Selected extract:
---*---

- Gordon
- Coordinates: 46°14′49″N 91°47′55″W﻿ / ﻿46.24694°N 91.79861°W
- Country: United States
- State: Wisconsin
- County: Douglas
- Town: Gordon

Area
- • Total: 1.856 sq mi (4.81 km^{2})
- • Land: 1.835 sq mi (4.75 km^{2})
- • Water: 0.021 sq mi (0.054 km^{2})
- Elevation: 1,033 ft (315 m)

Population (2020)
- • Total: 145
- • Density: 79.0/sq mi (30.5/km^{2})
- Time zone: UTC-6 (Central (CST))
- • Summer (DST): UTC-5 (CDT)
- ZIP code: 54838
- Area codes: 715 and 534
- GNIS feature ID: 1565674

= Gordon (CDP), Wisconsin =

Gordon is an unincorporated, census-designated place, located in the town of Gordon, Douglas County, Wisconsin, United States. The population was 145 as of the 2020 census, down from 176 at the 2010 census.

==History==
A post office called Gordon was established in 1882. The community was named for Antoine Gordon, a French trader with the Indians.

==Transportation==
U.S. Highway 53 serves as a main route in the community. Gordon is located 7.5 mi south of Solon Springs; and 40 mi southeast of the city of Superior.

==Population==
As of the 2010 census, its population was 176.

Gordon has a post office with ZIP code 54838.

---*---

Stored data:

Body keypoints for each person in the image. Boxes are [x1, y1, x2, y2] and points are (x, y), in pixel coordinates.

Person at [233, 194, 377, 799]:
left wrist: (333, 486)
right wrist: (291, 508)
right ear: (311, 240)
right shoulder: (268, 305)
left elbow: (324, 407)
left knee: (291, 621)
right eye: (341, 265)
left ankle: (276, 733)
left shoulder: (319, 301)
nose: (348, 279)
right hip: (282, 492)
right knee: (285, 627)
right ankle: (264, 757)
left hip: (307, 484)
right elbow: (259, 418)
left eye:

---*---

Task brief: According to the article on Gordon, Wisconsin, for whom was the community named?

Response to the task: Antoine Gordon, a French trader with the Indians.